Smart automation and AI will continue to reshape the revenue and margins of retailers as self-checkout machines replace cashiers, robots restock shelves, machine learning improves prediction of customer demand, and sensors help inventory management.

The share of predictable manual jobs, such as driving, packing, and shelf stocking, will substantially decline. Jobs that remain will tend to be concentrated in customer service, management, and technology deployment and maintenance. Demand for all physical and manual skills and for basic data input and processing will decline, while growth will be strong in demand for interpersonal skills, creativity, and empathy. Advanced IT skills and programming alongside complex information processing skills will also see a surge in demand.

To harness the new technologies to their full effect, companies will need to retool their corporate structures and their approaches to work. That change will require redesigned business processes and a new focus on the talent they have—and the talent they need.

A well-trained workforce equipped with the skills required to adopt automation and AI technologies will ensure that our economies enjoy strengthened productivity growth and that the talents of all workers are harnessed. Businesses will be on the front lines of the workplace as it changes. This will require them to both retool their business processes and re-evaluate their talent strategies and workforce needs, carefully considering which individuals are needed, which can be redeployed to other jobs, and where new talent may be required.

Today technologies are being stretched to their limits many conventional businesses are hitting the wall, so enterprises must quickly adopt to new digital business operations where the CIO’s must start expanding beyond IT infrastructure and application management to take a lead in driving operational efficiencies in business in the form of setting up own Centre of Excellence (CoE) to execute important digital transformation projects.

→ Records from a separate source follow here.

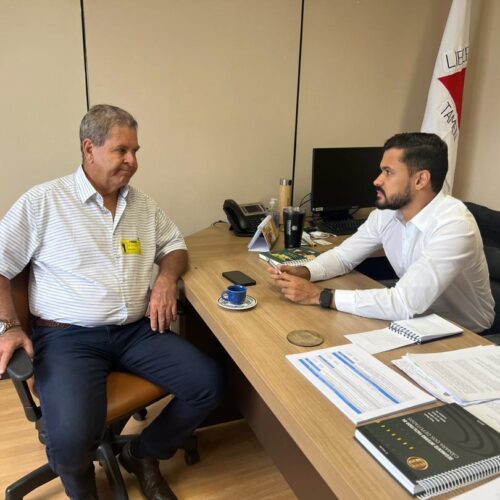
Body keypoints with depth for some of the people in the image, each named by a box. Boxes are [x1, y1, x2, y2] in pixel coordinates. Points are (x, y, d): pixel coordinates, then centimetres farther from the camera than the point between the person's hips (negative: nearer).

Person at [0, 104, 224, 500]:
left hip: (137, 330, 5)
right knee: (71, 437, -29)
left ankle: (142, 454, 16)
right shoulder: (42, 202, -2)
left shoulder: (142, 204, 11)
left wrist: (167, 278, -3)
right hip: (67, 336, -4)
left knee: (209, 384, -12)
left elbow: (175, 246, 19)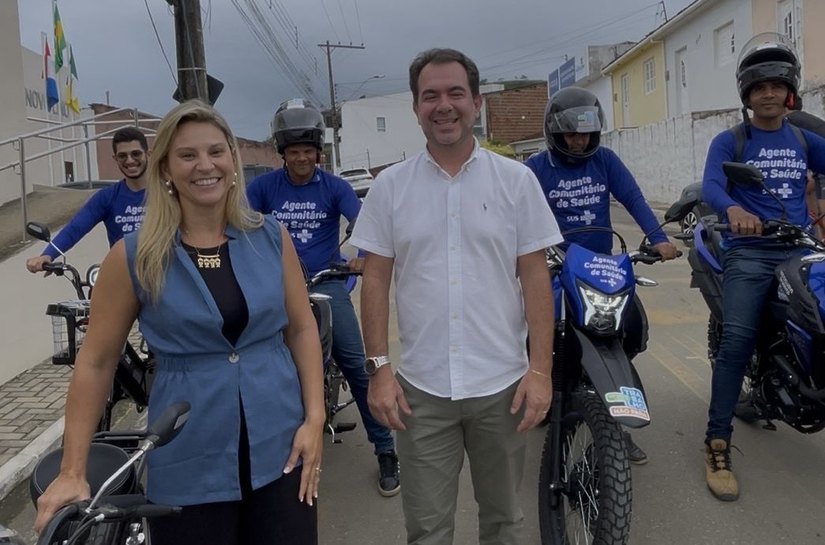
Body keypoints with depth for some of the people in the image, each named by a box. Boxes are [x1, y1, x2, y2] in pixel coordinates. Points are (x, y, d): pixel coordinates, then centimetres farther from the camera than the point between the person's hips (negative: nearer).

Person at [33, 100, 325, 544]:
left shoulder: (270, 238, -1)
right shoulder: (134, 257, -6)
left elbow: (301, 328, 5)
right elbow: (95, 362, -2)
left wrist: (314, 419, -3)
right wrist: (72, 471, -3)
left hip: (280, 450, 2)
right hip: (189, 468, -1)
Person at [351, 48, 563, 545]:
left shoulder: (516, 180, -1)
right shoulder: (390, 187, 1)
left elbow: (535, 278, -1)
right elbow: (376, 280, 2)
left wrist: (540, 368, -6)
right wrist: (379, 368, -3)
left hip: (503, 383, 0)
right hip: (420, 388, 0)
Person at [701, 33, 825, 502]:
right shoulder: (729, 142, 5)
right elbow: (710, 186, -13)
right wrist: (732, 208, -35)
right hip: (749, 253, -4)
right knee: (737, 340, -19)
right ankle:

By doing this, CIO’s can fuse technology and business goals and increase effectiveness in the business process.

Individuals, too, will need to be prepared for a rapidly evolving future of work. Acquiring new skills that are in demand and resetting intuition about the world of work will be critical for their own well-being. There will be demand for human labour, but workers everywhere will need to rethink traditional mindset of where they work, how they work, and what talents and capabilities they bring to that work.